▶ WHAT THE TASK ASKS:
Can you swap "LOCAÇÃO" for "ALUGUEL" in the part that opens with the line containing "ASSISTÊNCIA TÉCNICA" and closes with the last line, changing nothing else and giving back only those lines?

▶ DATASET RECORDS:

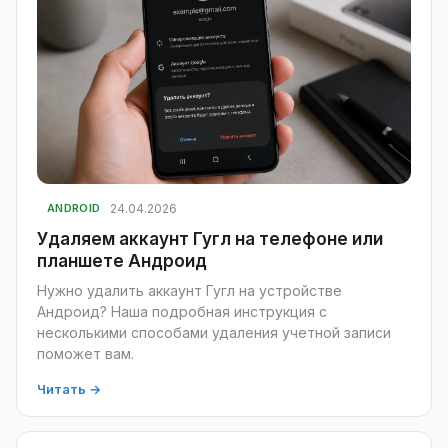
24.04.2026
ANDROID
Удаляем аккаунт Гугл на телефоне или
планшете Андроид
Нужно удалить аккаунт Гугл на устройстве
Андроид? Наша подробная инструкция с
несколькими способами удаления учетной записи
поможет вам.
Читать →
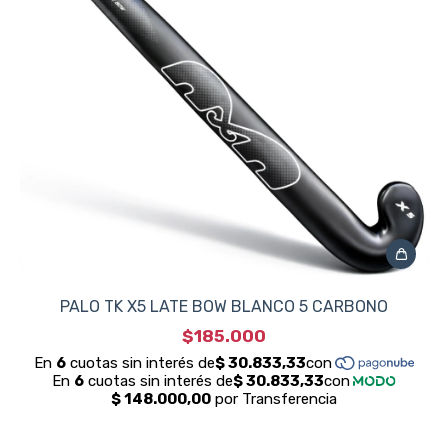
PALO TK X5 LATE BOW BLANCO 5 CARBONO
$185.000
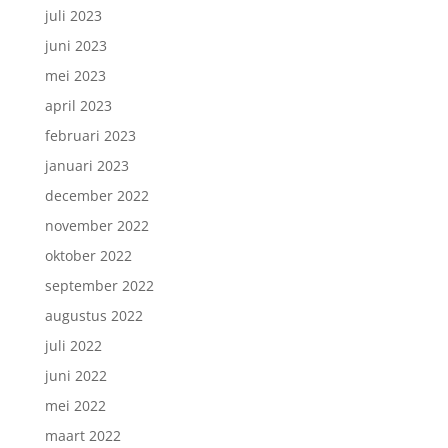
juli 2023
juni 2023
mei 2023
april 2023
februari 2023
januari 2023
december 2022
november 2022
oktober 2022
september 2022
augustus 2022
juli 2022
juni 2022
mei 2022
maart 2022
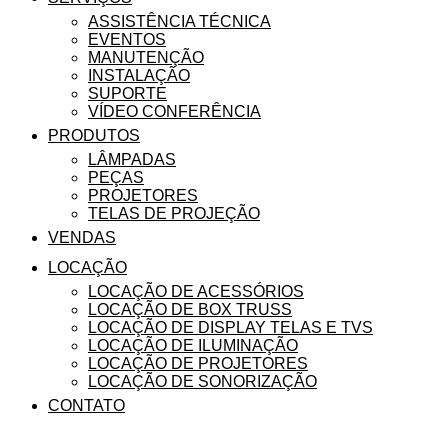
ASSISTÊNCIA TÉCNICA
EVENTOS
MANUTENÇÃO
INSTALAÇÃO
SUPORTE
VÍDEO CONFERÊNCIA
PRODUTOS
LÂMPADAS
PEÇAS
PROJETORES
TELAS DE PROJEÇÃO
VENDAS
LOCAÇÃO
LOCAÇÃO DE ACESSÓRIOS
LOCAÇÃO DE BOX TRUSS
LOCAÇÃO DE DISPLAY TELAS E TVS
LOCAÇÃO DE ILUMINAÇÃO
LOCAÇÃO DE PROJETORES
LOCAÇÃO DE SONORIZAÇÃO
CONTATO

▶ WRITTEN SOLUTION:
ASSISTÊNCIA TÉCNICA
EVENTOS
MANUTENÇÃO
INSTALAÇÃO
SUPORTE
VÍDEO CONFERÊNCIA
PRODUTOS
LÂMPADAS
PEÇAS
PROJETORES
TELAS DE PROJEÇÃO
VENDAS
ALUGUEL
ALUGUEL DE ACESSÓRIOS
ALUGUEL DE BOX TRUSS
ALUGUEL DE DISPLAY TELAS E TVS
ALUGUEL DE ILUMINAÇÃO
ALUGUEL DE PROJETORES
ALUGUEL DE SONORIZAÇÃO
CONTATO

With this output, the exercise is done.